Statite Dynamic Shell, aka, Stapleton Dyson Shell
The Standard Story
The continued increase of the human population, expanding into the solar system and later to other star systems, is a common assumption in 20th century science fiction. People move into orbiting space habitats at the L4 and L5, terraform Mars, etc. When planetary systems are exhausted, the expansion continues into more space habitats orbiting the sun, perhaps manufactured from the asteroids, Mercury, and Venus. Some propose dismantling the Earth to build more habitats, eventually capturing most of the energy from the Sun.
Nikolai Kardashev characterized future supercivilizations by the energy they capture and use.

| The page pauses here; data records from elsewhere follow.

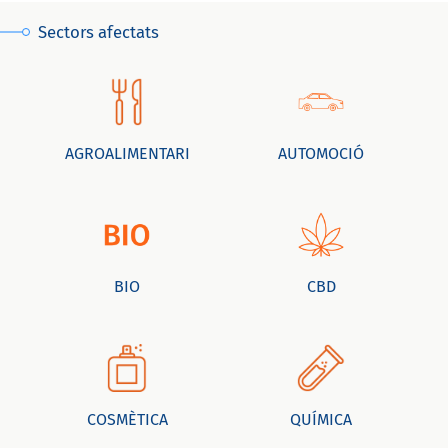
Sectors afectats
AGROALIMENTARI
AUTOMOCIÓ
BIO
CBD
COSMÈTICA
QUÍMICA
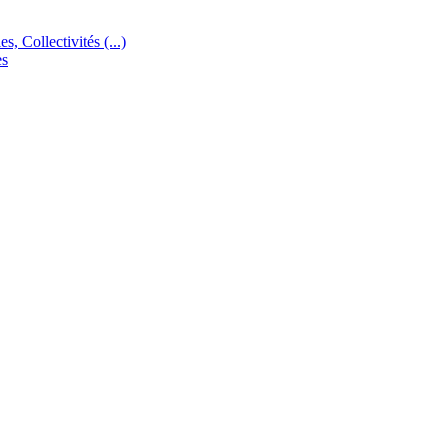
s, Collectivités (...)
es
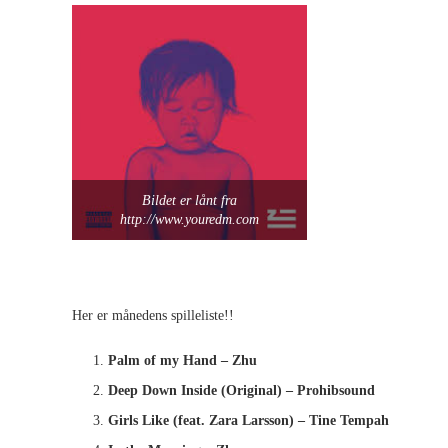
Bildet er lånt fra
http://www.youredm.com
Her er månedens spilleliste!!
Palm of my Hand – Zhu
Deep Down Inside (Original) – Prohibsound
Girls Like (feat. Zara Larsson) – Tine Tempah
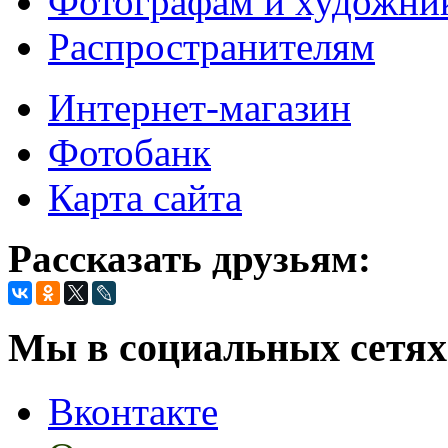
Фотографам и художни
Распространителям
Интернет-магазин
Фотобанк
Карта сайта
Рассказать друзьям:
Мы в социальных сетях
Вконтакте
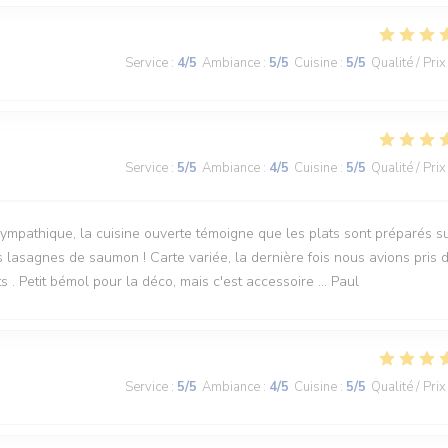
Service
:
4
/5
Ambiance
:
5
/5
Cuisine
:
5
/5
Qualité / Prix
Service
:
5
/5
Ambiance
:
4
/5
Cuisine
:
5
/5
Qualité / Prix
mpathique, la cuisine ouverte témoigne que les plats sont préparés s
s lasagnes de saumon ! Carte variée, la dernière fois nous avions pris 
s . Petit bémol pour la déco, mais c'est accessoire ... Paul
Service
:
5
/5
Ambiance
:
4
/5
Cuisine
:
5
/5
Qualité / Prix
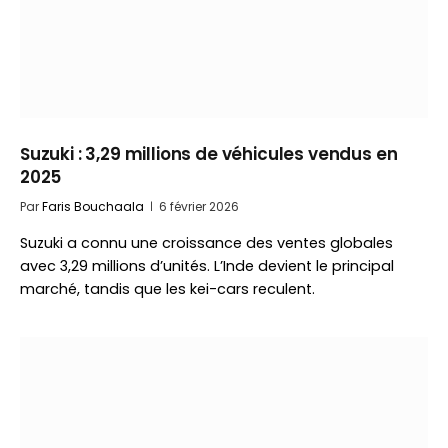
Suzuki : 3,29 millions de véhicules vendus en
2025
Par
Faris Bouchaala
6 février 2026
Suzuki a connu une croissance des ventes globales
avec 3,29 millions d’unités. L’Inde devient le principal
marché, tandis que les kei-cars reculent.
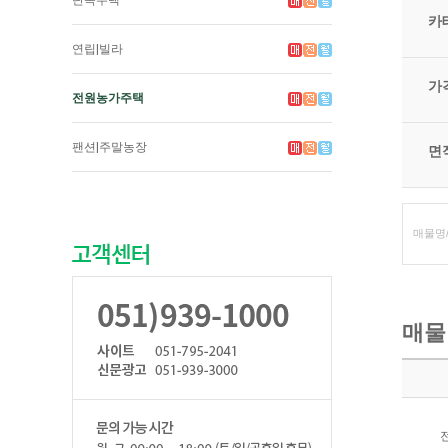
단독주택
카
연립|빌라
가
전원농가주택
팬션|주말농장
면
매물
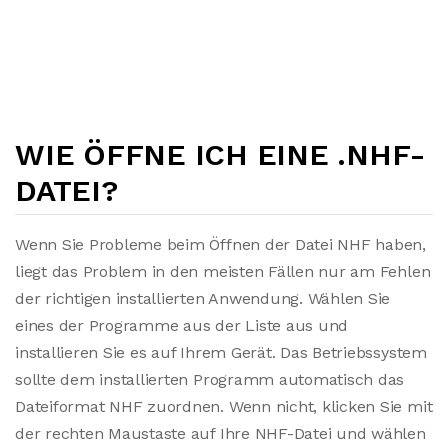
WIE ÖFFNE ICH EINE .NHF-
DATEI?
Wenn Sie Probleme beim Öffnen der Datei NHF haben,
liegt das Problem in den meisten Fällen nur am Fehlen
der richtigen installierten Anwendung. Wählen Sie
eines der Programme aus der Liste aus und
installieren Sie es auf Ihrem Gerät. Das Betriebssystem
sollte dem installierten Programm automatisch das
Dateiformat NHF zuordnen. Wenn nicht, klicken Sie mit
der rechten Maustaste auf Ihre NHF-Datei und wählen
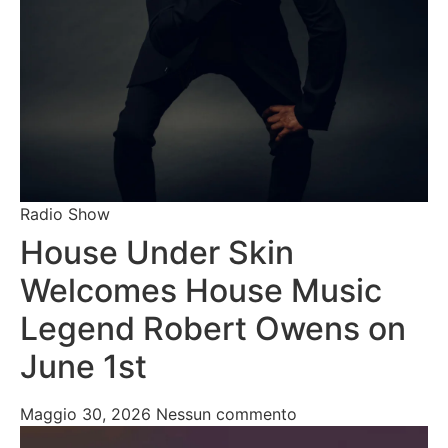
Radio Show
House Under Skin
Welcomes House Music
Legend Robert Owens on
June 1st
Maggio 30, 2026
Nessun commento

A type I supercivilization captures all the power reaching their planet from their star for artificial uses. For the Earth, that is 174 petawatts, 1.74e17 watts. Plants intercept about 20 petawatts (2e16 W), and convert 200 terawatts (2e14 W) into material animals (and now biofuel-guzzling machinery) can eat. Current global artificial power production is about 15 terawatts (1.5e13 W).
A type II supercivilization captures all the power emitted by their star. Our sun emits 380 yottawatts (3.8e26 W) visible light, UV, and infrared, 2 billion times more power than the earth intercepts, and 25 trillion times more power than human artificial power production.
A type III supercivilization captures all the power emitted by all the stars in their galaxy. Our galaxy emits perhaps 40 trillion yottawatts, (4e37 W), more than two heptillion (2e24) times more power than human artificial power production.
So, a supercivilization capturing all the power emitted by the Sun with a shell of habitats would be a Type II supercivilization.
Olaf Stapleton wrote about type II and type III supercivilizations in his 1937 science fantasy novel Starmaker. Freeman Dyson wrote about how such supercivilizations might appear as highly luminous, compact infrared sources in 1960, Search for Artificial Stellar Sources of Infrared Radiation.